One of the things I discovered in doing Leviticus was that Christian tradition after the early centuries of the church really lost interest in Leviticus. If anyone commented on it, they didn’t have much to say that was new. It was mostly Jesus takes the place of the Temple sacrifices, and that’s the end of it. The book of Leviticus is a lot more than that. The whole point of this series of commentaries was to engage the tradition. But I didn’t have a really thick Christian tradition to engage on the book of Leviticus. So, it pressed me to look at Jewish commentary. And in doing that, I discovered wonderful things. They were things that told me about Christ, about Jesus, as well as about Israel. The commentary that came out had probably as much Jewish material in it as it did traditional Christian theology.

That got me thinking more about how we preach in our church context and how we understand Israel in the Old Testament. Evidently, because of that Leviticus commentary, somebody said we need an Anglican Jew in our discussions. The group I went with to Krakow in 2016 was a group of Jewish Christians all from different backgrounds. Some were Jews who were Catholic, some were Russian Orthodox, some were Messianic Jews. I was the only Protestant other than the Messianic Jews. I was a latecomer to the group since they had met for several years previously.

There we were in Krakow, Poland, former home to my mother’s family. The conference took place in a Dominican monastery. We wandered around the city, visited the ghetto. Everybody went to Birkenau, a concentration camp of the Holocaust. We also visited the local rabbi. He was not all that happy with the group.
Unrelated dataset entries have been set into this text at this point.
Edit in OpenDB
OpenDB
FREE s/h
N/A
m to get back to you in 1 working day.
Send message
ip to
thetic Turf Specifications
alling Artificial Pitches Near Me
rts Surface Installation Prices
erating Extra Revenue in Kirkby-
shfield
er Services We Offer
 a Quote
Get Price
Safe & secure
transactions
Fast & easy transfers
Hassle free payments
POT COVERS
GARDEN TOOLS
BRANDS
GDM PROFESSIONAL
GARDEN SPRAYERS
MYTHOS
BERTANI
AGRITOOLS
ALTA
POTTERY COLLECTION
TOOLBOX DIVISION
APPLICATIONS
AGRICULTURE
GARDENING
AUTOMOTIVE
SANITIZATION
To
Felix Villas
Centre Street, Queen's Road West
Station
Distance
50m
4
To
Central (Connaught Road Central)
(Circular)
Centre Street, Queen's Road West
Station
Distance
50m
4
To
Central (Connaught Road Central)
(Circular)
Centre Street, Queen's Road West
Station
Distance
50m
One of the most moving moments was in celebrating Holy Communion in Hebrew in the Dominican house. There, in a place where some horrible things happened to Jewish people, there was this entry into this deep place which had not been healed. And we were Jews who had come out of Jewish families into Christianity entering into this place. We were ones who were asking in this place, “Who is God?” “What has God done with Israel?” “Who is Jesus in all of this?” “He’s our Savior, and for whom, and in what way?” I didn’t come from that conference with any answers. I came with a part of me opened up that perhaps had already been primed for that experience. Being in the midst of all of that brought me to tears on more than one

occasion. And I’m not sure why, other than it was a doorway into the history of God’s life with Israel and the body of Christ. We all know it’s more complicated than that.
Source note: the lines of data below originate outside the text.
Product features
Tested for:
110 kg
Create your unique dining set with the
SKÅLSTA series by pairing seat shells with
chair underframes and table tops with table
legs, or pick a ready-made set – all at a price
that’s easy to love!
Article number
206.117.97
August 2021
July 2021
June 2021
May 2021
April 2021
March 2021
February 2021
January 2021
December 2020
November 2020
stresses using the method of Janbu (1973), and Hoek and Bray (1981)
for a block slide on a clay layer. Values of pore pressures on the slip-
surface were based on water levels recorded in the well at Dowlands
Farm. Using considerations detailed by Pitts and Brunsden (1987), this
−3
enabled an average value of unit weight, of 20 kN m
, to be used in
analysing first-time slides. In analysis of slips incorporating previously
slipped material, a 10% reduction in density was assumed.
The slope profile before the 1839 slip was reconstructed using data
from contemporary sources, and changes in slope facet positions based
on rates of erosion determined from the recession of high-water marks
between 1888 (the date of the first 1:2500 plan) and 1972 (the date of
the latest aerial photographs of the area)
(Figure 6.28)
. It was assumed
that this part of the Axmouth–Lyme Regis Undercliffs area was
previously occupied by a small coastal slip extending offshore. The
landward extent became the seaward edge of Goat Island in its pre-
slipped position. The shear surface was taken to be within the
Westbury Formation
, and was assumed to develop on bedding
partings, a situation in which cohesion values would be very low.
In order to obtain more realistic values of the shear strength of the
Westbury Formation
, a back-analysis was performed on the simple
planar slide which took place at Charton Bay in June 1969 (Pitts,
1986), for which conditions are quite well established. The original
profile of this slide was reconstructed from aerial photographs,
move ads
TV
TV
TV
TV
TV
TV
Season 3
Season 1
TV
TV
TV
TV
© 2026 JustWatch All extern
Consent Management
You know, I had to change my views about what all this meant—what the dynamics of God’s work in the world amongst His people are. It’s driven me back to Scripture. So, this has been an opening to some discovery. The idea of doing Shabbat seemed to me natural at that point. When I told Annette I thought we should do this, she said, “Sure!”

Tuvya: You two have illustrated something that is not easy to communicate to couples coming from two different cultural backgrounds: that is the potential to find spiritual harmony that is grounded in a common understanding of who God is. When they share that common relationship with Him, people from very different cultures and religious convictions find deep spiritual connections. It’s a joy to hear you speak of your current sacred development, even as spiritually mature, highly educated academics in service to Christian community. Thanks for sharing your lives and relationship with us.